Thursday, March 10, 2016

eternal recurrence

   During the meditation session, one of the participants had described the situation of coming back to something with completely new eyes, but realizing that there is a new view from 'nowhere'. It is something like this: have you ever had a situation where your mind either drifted or simply went into a different state of being, and then found that what was familiar before now looks 'unfamiliar'? The way this practitioner described it is something like: hearing the sound of my voice doing the guided facilitation, then starting to fall away from that voice, only to hear it again and ask the question: where was I between hearing the sound, then not hearing it, then hearing it again? This is not about just letting the mind wander. I think it's more about forgetting the self's existence for a brief moment, and seeing a situation anew without any solid sense of self. At that point, we catch ourselves wondering: what happened to this secure sense of being that binds the past, present and future? Is it really there all the time or does it in fact go in and out, like the tides?
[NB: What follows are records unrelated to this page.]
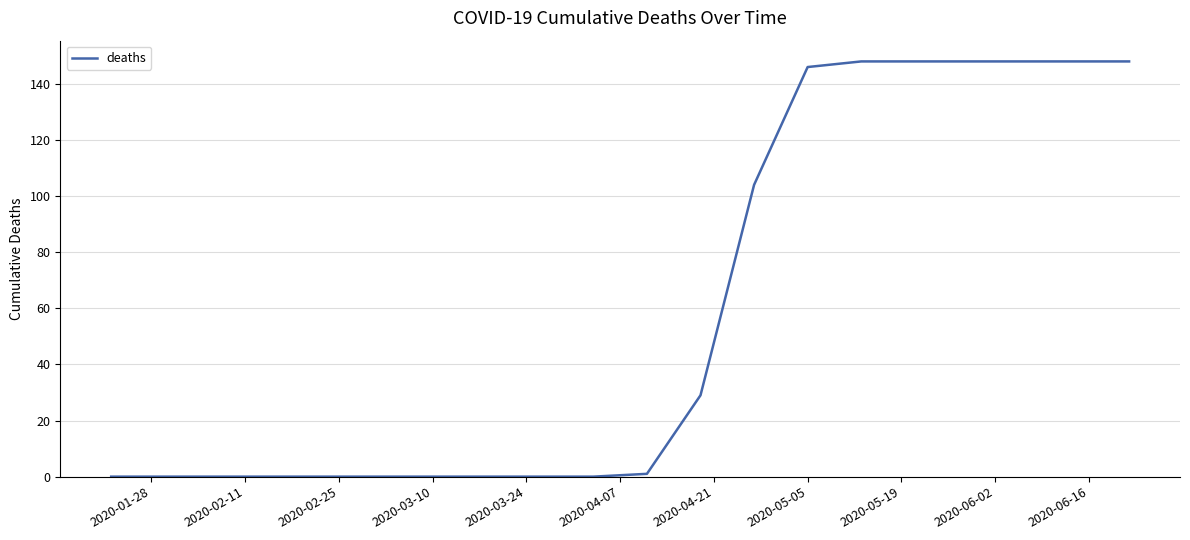

What is the difference between the maximum and minimum values?

148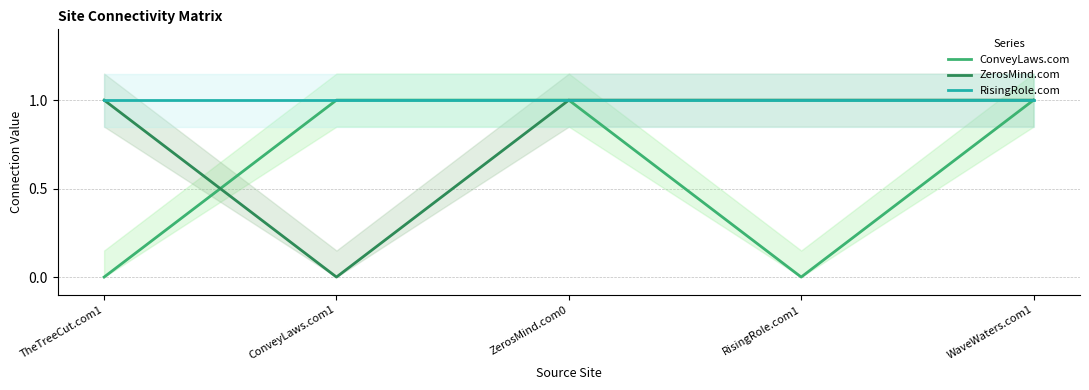

True or false: RisingRole.com and ZerosMind.com intersect in this chart.

False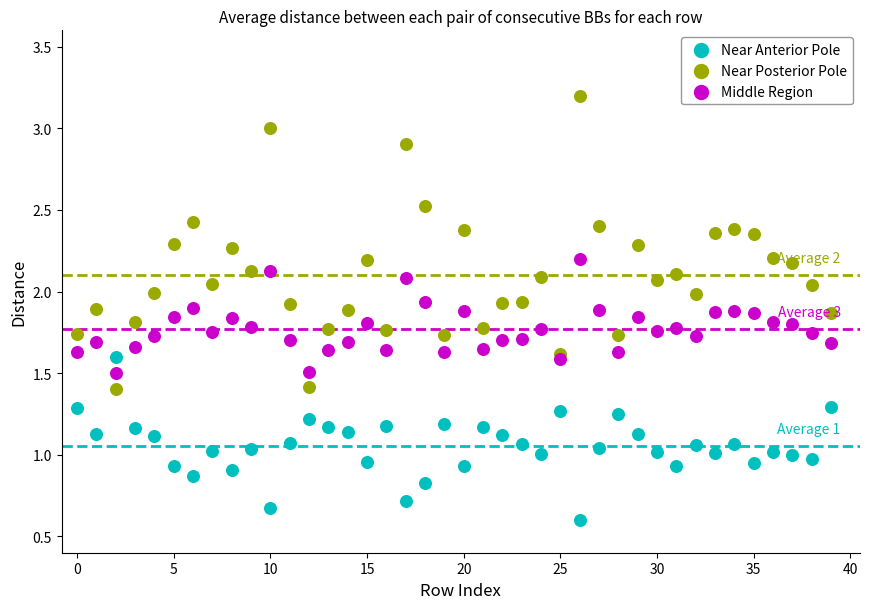

Which series contains the lowest Y value?

Near Anterior Pole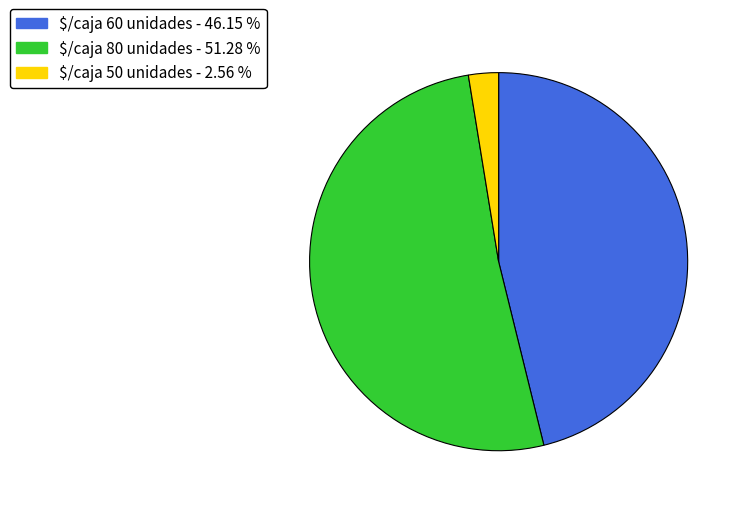

Which slice is the largest?

$/caja 80 unidades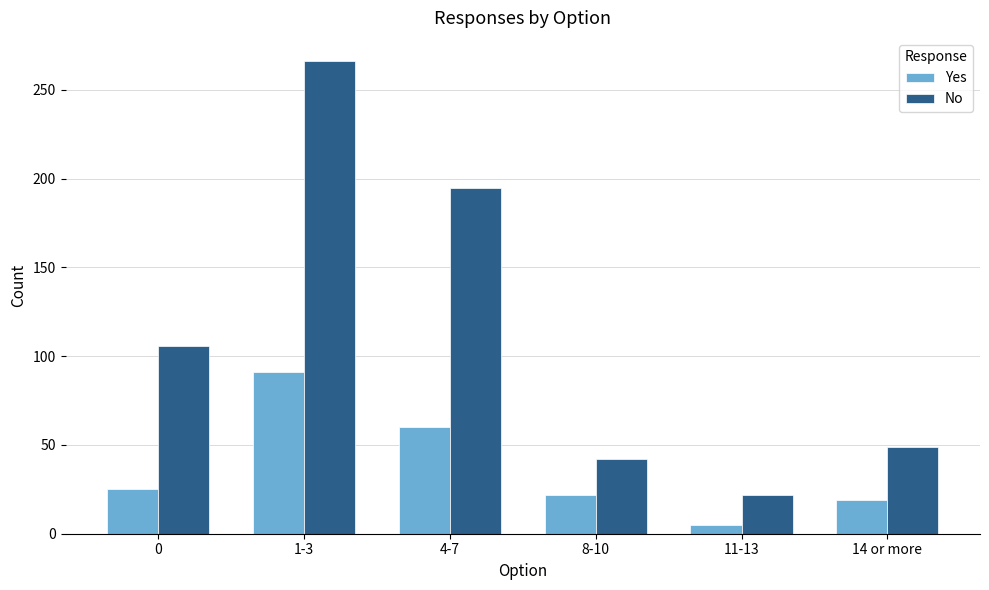

What is the lowest value of the Yes series?

5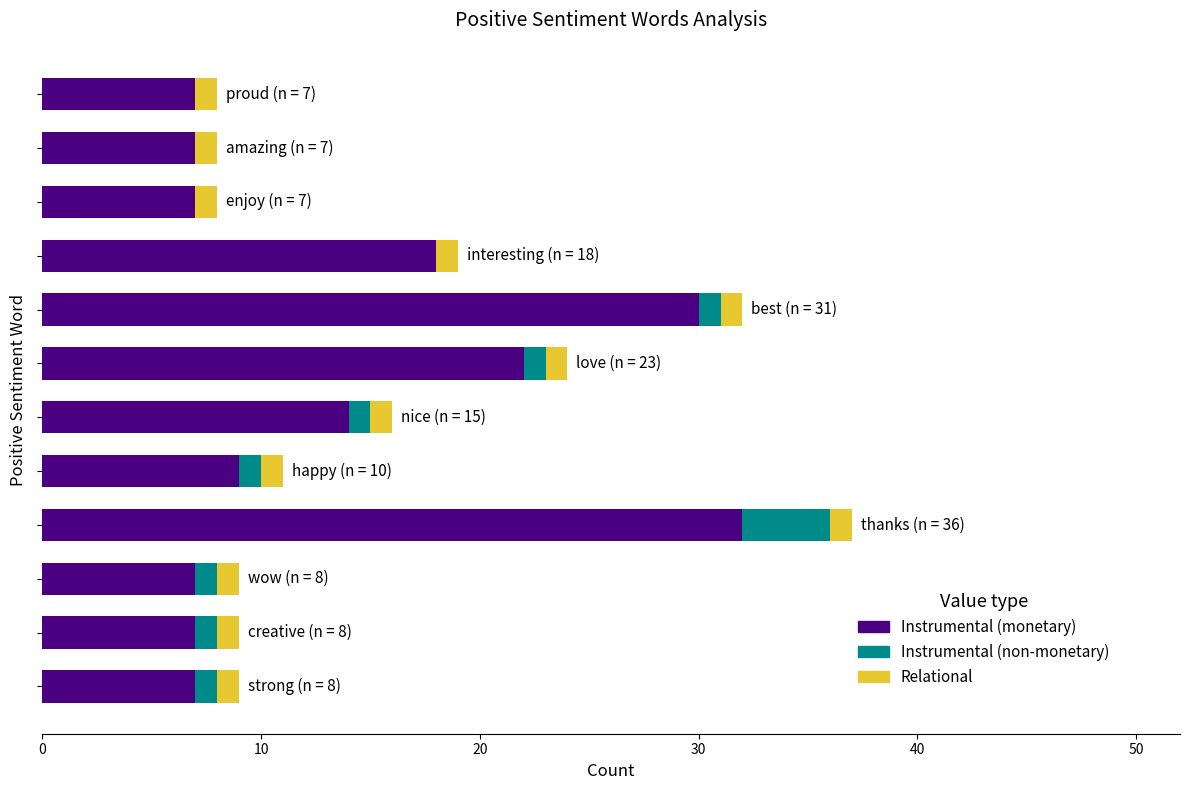

How many series are shown in this chart?

3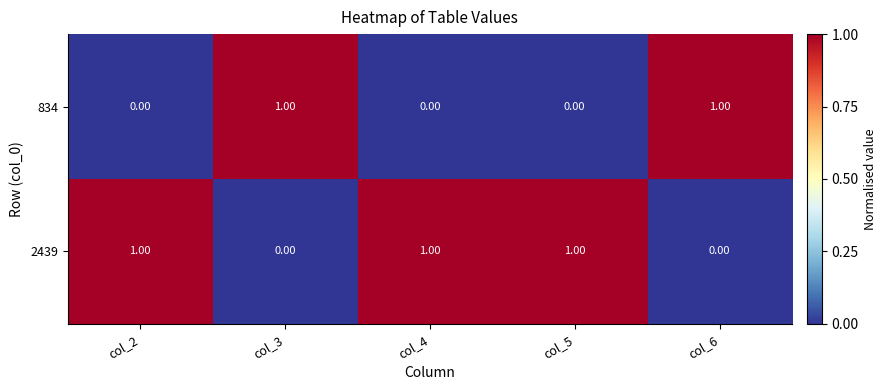

Which series has the largest total across all categories?

2439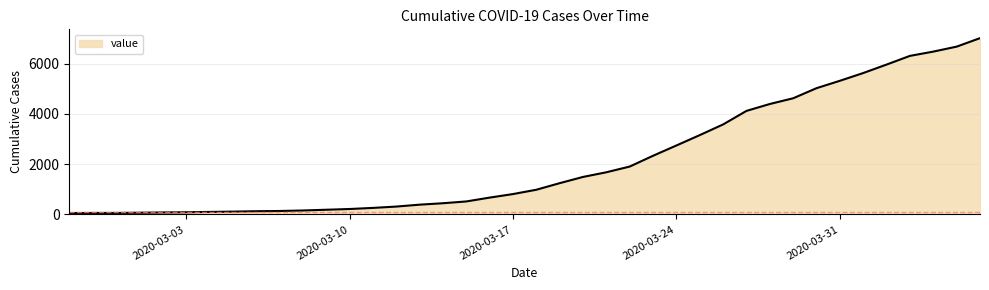

What is the greatest value displayed?

7020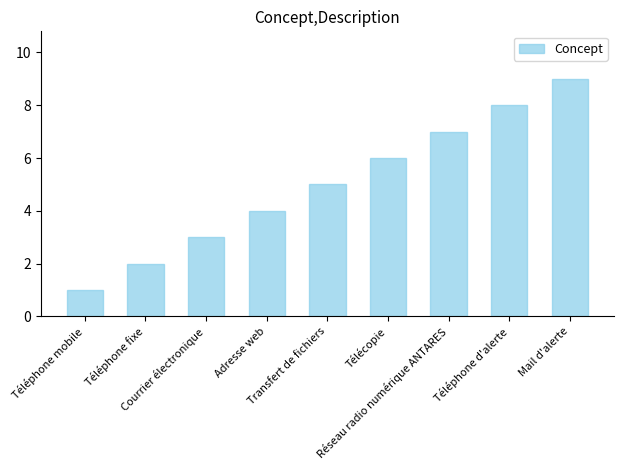

Is it true that the value at Transfert de fichiers is 1?

False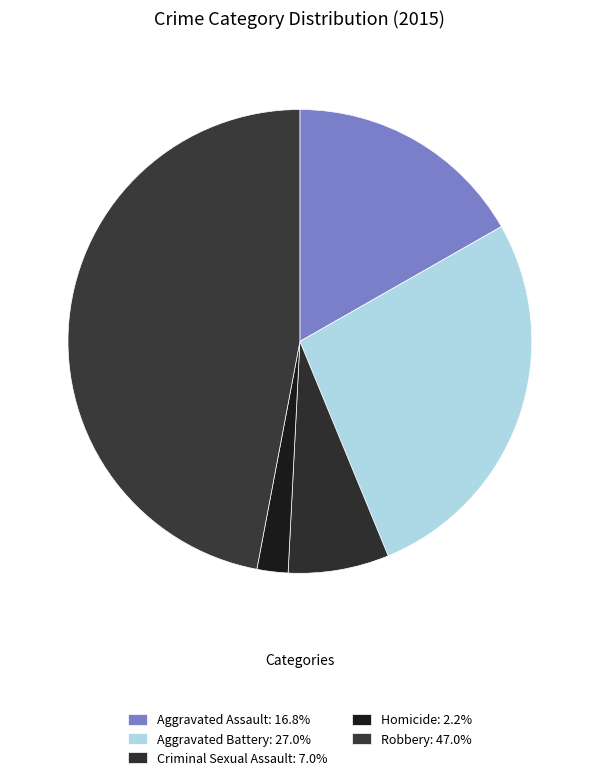

How many slices are in this pie chart?

5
     I think that every so often, people need to challenge the sense of who is the self that is having an experience, before they can see the experience with 'new eyes'. This is the meaning of huatou practice: to keep questioning the subject-object duality until it dissolves somehow. But there is another aspect to this experience which somehow reminds me of Nietzsche's notion of the 'eternal recurrence'. It is the notion of continuing to revisit the same place until one fully embraces living it and wishes to fully relive it in the same way.  From a Buddhist perspective, I think perhaps it means visiting things without an entrenched sense of self dragging one down.
    I think as soon as I even imagine what this eternal recurrence looks like, I have already gone afar from accepting this present moment without attachment. Why? It's because whatever I envision for myself is only going to be an image that is divorced from present awareness. It certainly doesn't mean that  one has no suffering to bear. I think what it entails is acceptance even of non-acceptance. Now how is this possible? Quite simply it is about so radically accepting one's present conditions that there is simply no need to envision something better, more positive, more relaxed, and so on. This 'more' is actually the source of suffering, because it is always displacing awareness to some thought that has no awareness at all. There is even a sense that trying to 'give rise to something more spiritual' is equally off the mark, because it is desiring something that just isn't present.
    Of course, there is a mystery to all this, particularly around the question of what makes eternal recurrence something that one can embrace. Sometimes I think that people start to have the experience when they have suffered a situation so much that all their alternatives to framing the experience have exhausted. At that point, there is no other choice but to embrace the situation as it is in its entirety, wholeheartedly. But all the ways we use to evade our current moment are really just preparations for that final embrace or surrender. Once I had finally figured out the futility of willing or wanting something different (especially its impermanence), I am back to the original awareness that is unchanging.